Hinter uns wurde das Land kleiner, bis es ganz verschwand. Mitten auf dem Meer brach die Nacht herein. Ich rollte mich auf dem Boot zusammen, doch schlafen konnte ich nicht. Mehrere Tage trieben wir auf dem Meer hin, da unser Motor bereits in der ersten Nacht schlappgemacht hatte. Meine Kehle war trocken und ausgedorrt, die Sonne brannte auf uns nieder. Und dann passierte es. Das Boot sank. Ganz langsam bahnte sich das Wasser seinen Weg durch den Boden, quoll durch die Ritzen in das Boot. Bald waren meine Socken durchnässt. Panisch klammerte ich mich an meine Mutter. Wir waren geliefert! Werder sie noch ich konnte schwimmen.

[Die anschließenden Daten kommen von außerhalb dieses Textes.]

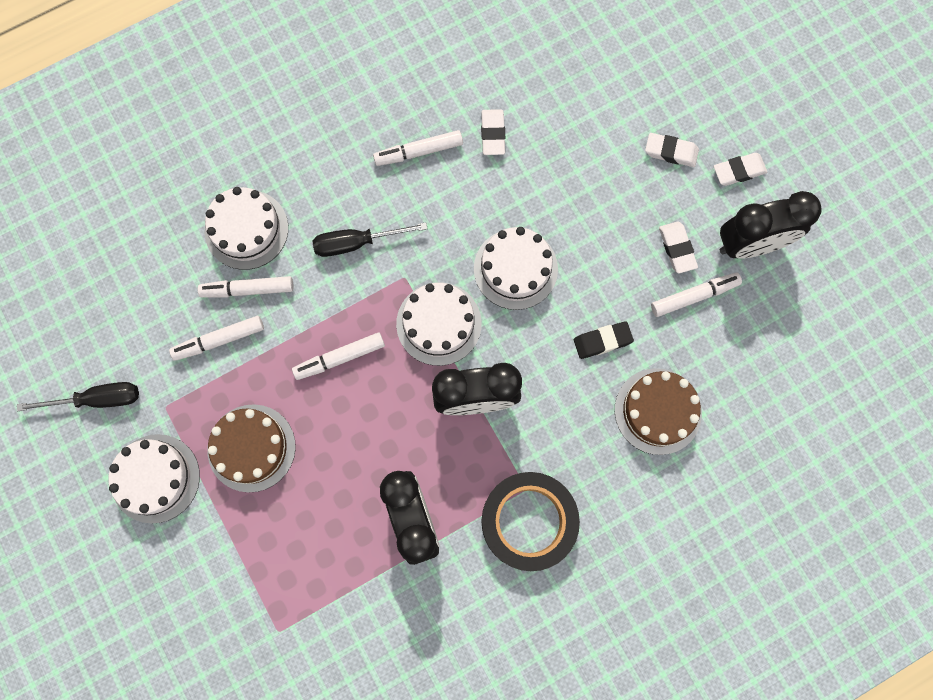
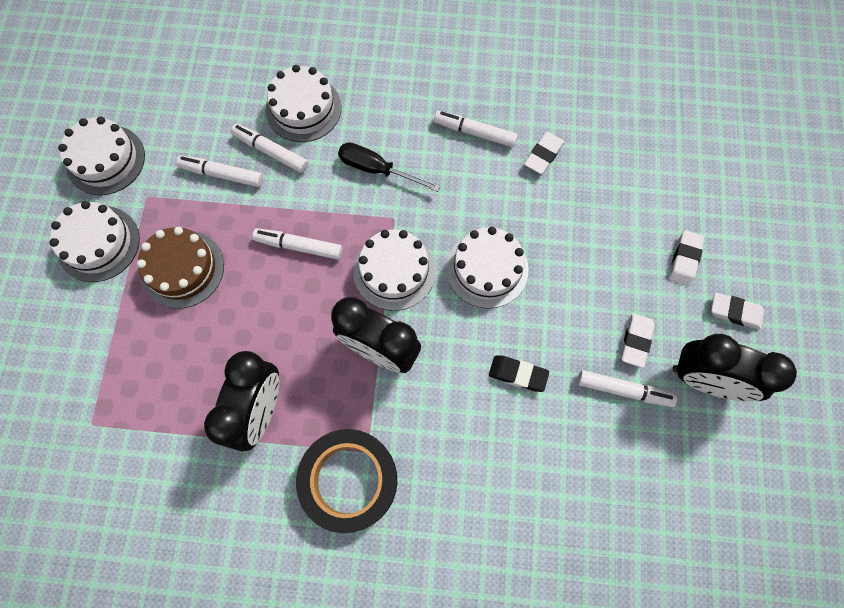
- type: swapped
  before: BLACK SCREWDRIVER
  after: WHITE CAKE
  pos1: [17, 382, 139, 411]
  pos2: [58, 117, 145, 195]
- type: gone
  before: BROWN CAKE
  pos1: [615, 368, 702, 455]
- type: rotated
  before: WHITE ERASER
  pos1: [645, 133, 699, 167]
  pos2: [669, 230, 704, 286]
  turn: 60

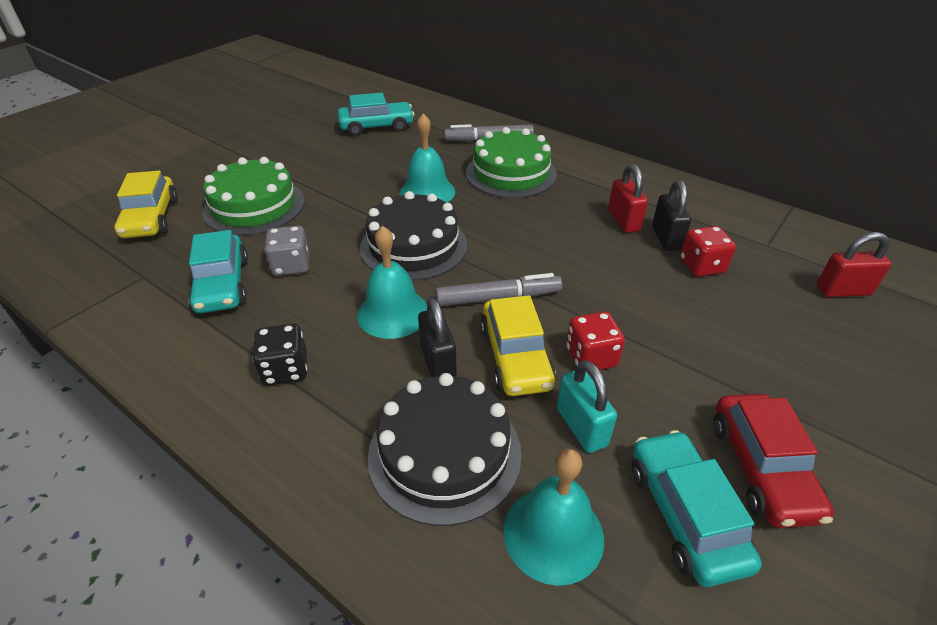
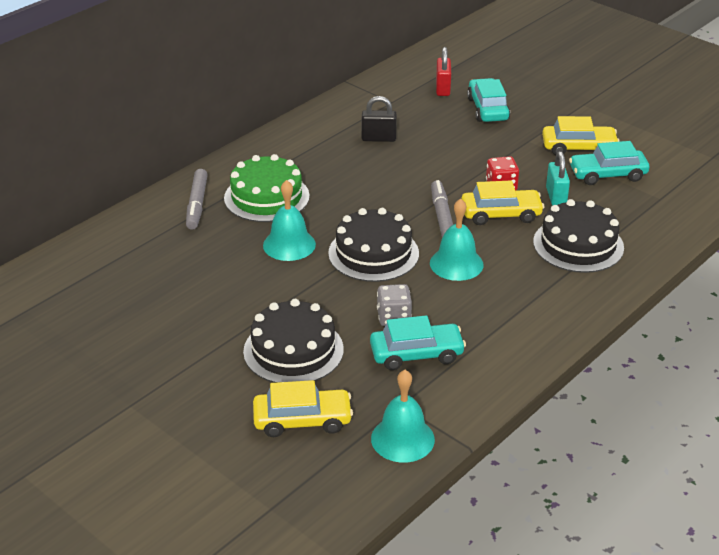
- type: repainted
  before: GREEN CAKE
  after: BLACK CAKE
  pos1: [203, 157, 305, 236]
  pos2: [243, 299, 344, 383]
- type: gone
  before: BLACK DICE
  pos1: [252, 323, 307, 386]
- type: shifted
  before: TURQUOISE CAR
  pos1: [338, 93, 414, 136]
  pos2: [467, 78, 510, 122]
- type: gone
  before: BLACK PADLOCK
  pos1: [418, 297, 457, 377]
- type: shifted
  before: TURQUOISE BELL
  pos1: [503, 449, 604, 586]
  pos2: [371, 370, 435, 462]
- type: rotated
  before: TURQUOISE PADLOCK
  pos1: [557, 360, 617, 453]
  pos2: [546, 151, 570, 206]
  turn: -75
- type: gone
  before: RED PADLOCK
  pos1: [608, 164, 648, 233]
- type: gone
  before: RED DICE
  pos1: [680, 226, 736, 277]
- type: repainted
  before: RED CAR
  after: YELLOW CAR
  pos1: [713, 394, 834, 528]
  pos2: [542, 116, 620, 155]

Was danach passierte weiß ich nicht mehr. Das Nächste, an das ich mich erinnere, sind die Rettungsringe des Schiffs, das mich rettete. Sie hatten mich aus dem Wasser gefischt. Die einzige Überlebende von allen. Meine Mutter, die Kinder alle waren sie weg. Doch das realisierte ich erst einige Stunden später. Die Tränen überfluteten mich. Bis heute träume ich noch von der Überfahrt. Nach zwei Tagen auf dem Rettungsschiff ging ich endlich wieder an Land, hatte festen Boden unter den Füßen.

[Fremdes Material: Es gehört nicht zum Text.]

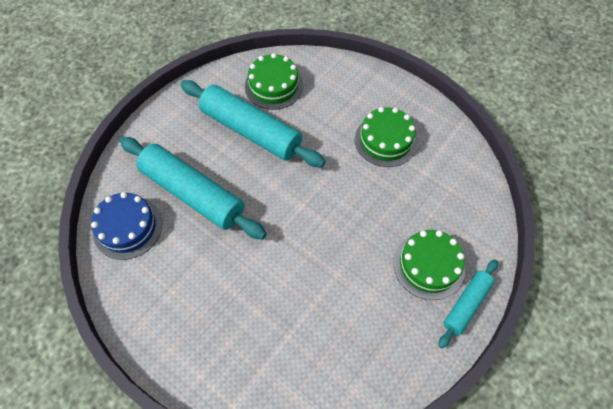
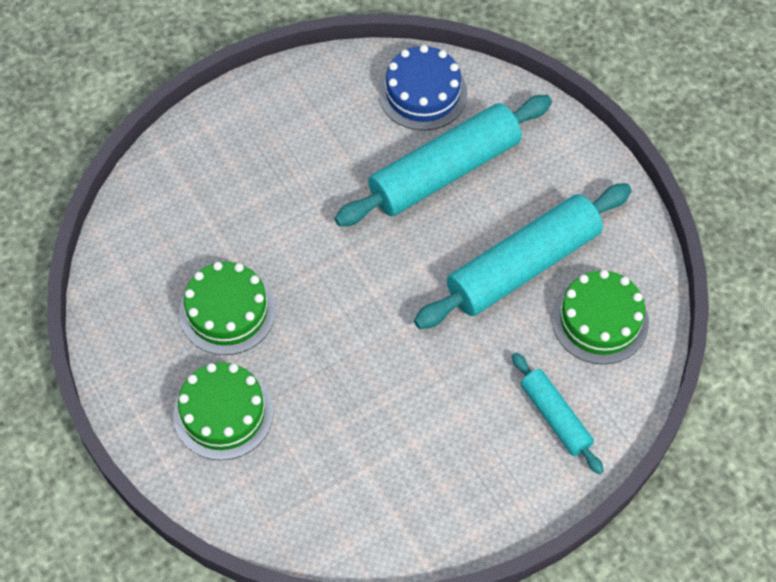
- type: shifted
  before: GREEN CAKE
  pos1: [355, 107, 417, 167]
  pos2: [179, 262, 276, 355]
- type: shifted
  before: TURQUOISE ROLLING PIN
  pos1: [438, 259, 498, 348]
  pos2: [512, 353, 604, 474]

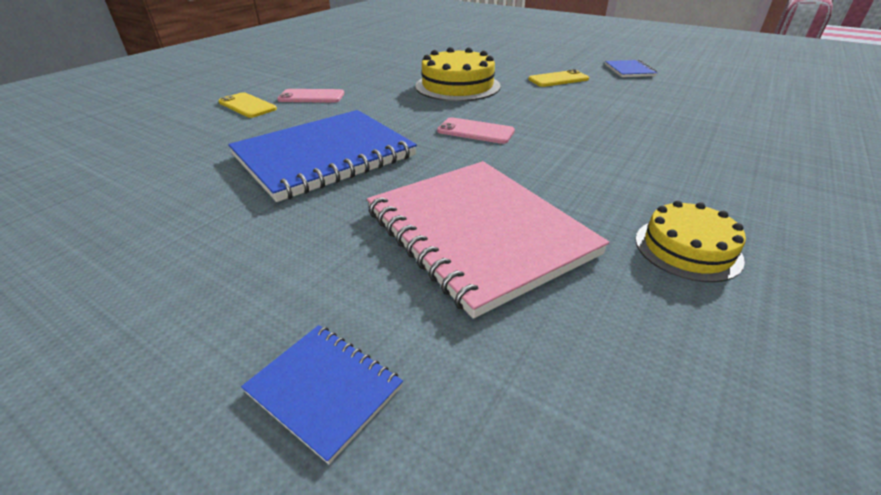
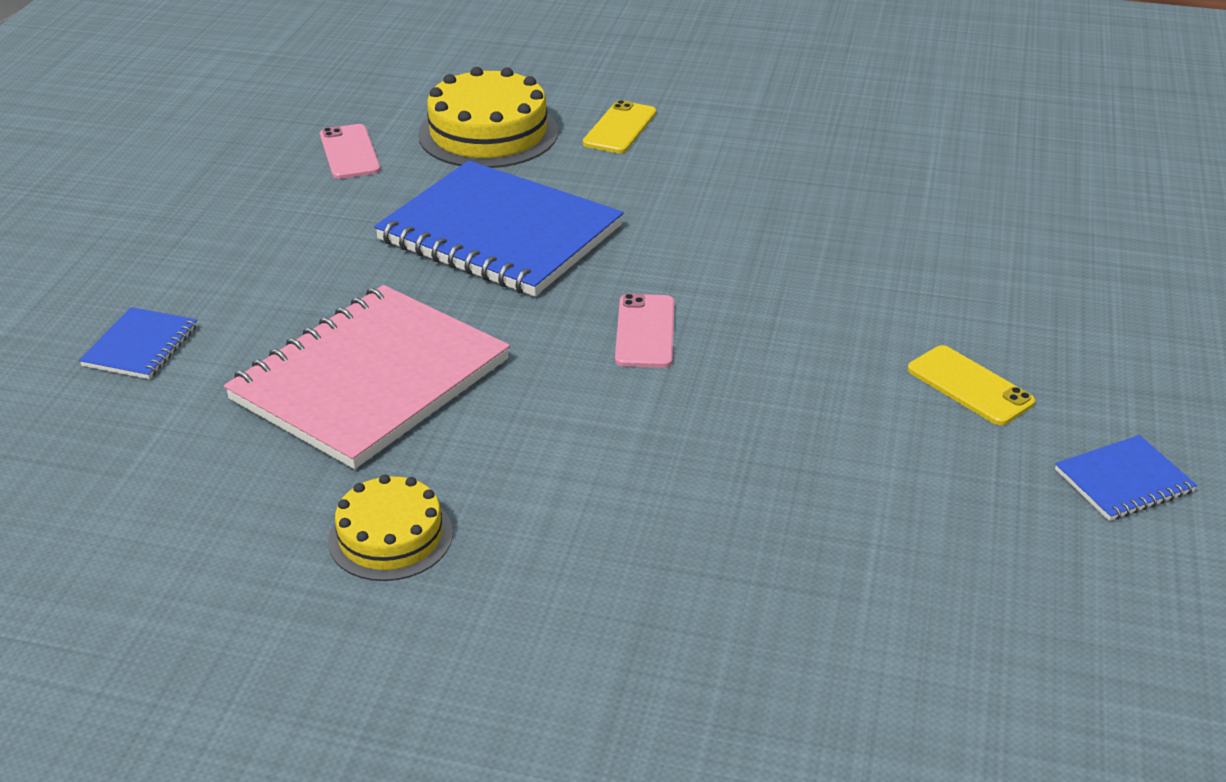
- type: shifted
  before: PINK PHONE
  pos1: [277, 89, 344, 103]
  pos2: [320, 124, 381, 179]
- type: shifted
  before: YELLOW CAKE
  pos1: [415, 47, 501, 101]
  pos2: [418, 67, 558, 168]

Ich wurde bald nach Deutschland geschickt. Flog mit einem Flugzeug. Ich hatte das geschafft von dem wir immer geträumt hatten. Ich hatte wieder eine Chance auf ein Leben. Und obwohl ich alleine war, obwohl der Verlust schmerzte, obwohl ich alles verloren hatte, war ich erleichtert. Ich fühlte mich sicher, ich war alleine, ich hatte alles verloren und ich waer erleichtert. Ich war total verwirrt. Jetzt –heute- zwei Jahre nach dieser Flucht, zwei Jahre nach dem Neuanfang bekam ich den Brief. Ich bin endlich anerkannt. Nicht mehr illegal. Ich werde hier meinen Schulabschluss machen dürfen. Ich werde studieren können, einen Beruf erlernen. Ich bin in Sicherheit. Ich habe es geschafft. Endlich ist der Blick auf „Morgen“ nicht mehr versperrt. Der Nebel hat sich gelöst und gibt mir den Weg frei in meine Zukunft, meine sichere Zukunft. Und das Gestern wird für immer in meinem Herzen sein.